How to complete this task: Quote all of the data exactly as given. Skip every picture it contains.

= Beginning of Section =

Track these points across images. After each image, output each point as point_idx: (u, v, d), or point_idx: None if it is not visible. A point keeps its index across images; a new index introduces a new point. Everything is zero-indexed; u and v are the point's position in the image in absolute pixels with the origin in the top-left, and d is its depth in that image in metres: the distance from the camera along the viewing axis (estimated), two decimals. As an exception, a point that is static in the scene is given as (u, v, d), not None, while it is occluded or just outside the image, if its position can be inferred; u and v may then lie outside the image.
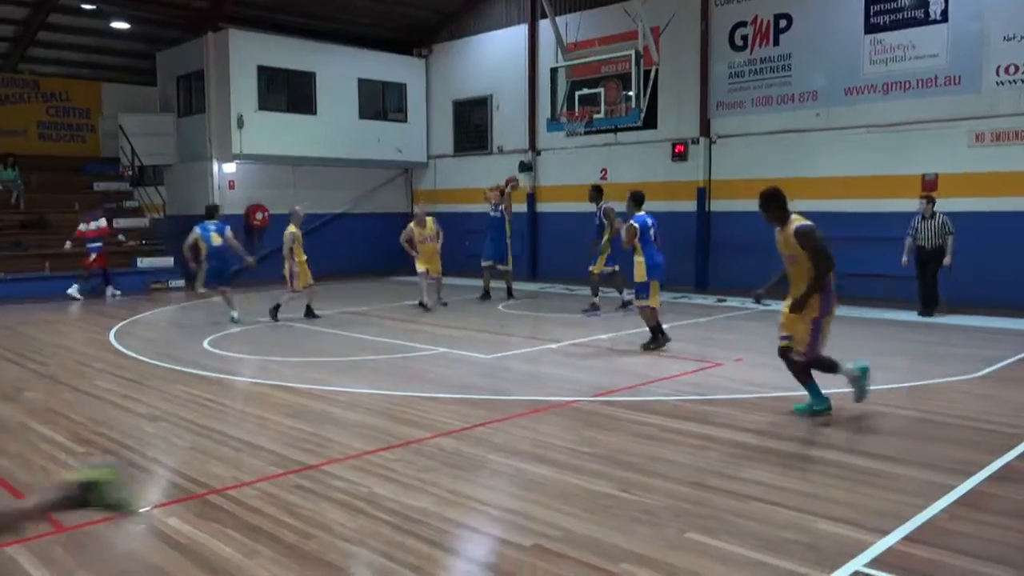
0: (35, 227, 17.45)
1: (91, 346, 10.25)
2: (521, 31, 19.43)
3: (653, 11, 15.88)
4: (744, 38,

= End of Section =

Solution for this task:
Track these points across images. After each image, output each point as point_idx: (u, v, d), or point_idx: None if it is not visible. A point keeps its index across images; a new index introduces a new point. Everything is zero-indexed; u and v are the point's position in the image in absolute pixels with the origin in the top-left, and d is its depth in that image in metres: the distance from the camera along the viewing axis (estimated), two decimals. As an exception, a point that is static in the scene is given as (u, v, d), not None, while it is occluded or just outside the image, if its position can be inferred; u and v may then lie outside the image.
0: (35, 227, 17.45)
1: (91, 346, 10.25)
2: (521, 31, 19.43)
3: (653, 11, 15.88)
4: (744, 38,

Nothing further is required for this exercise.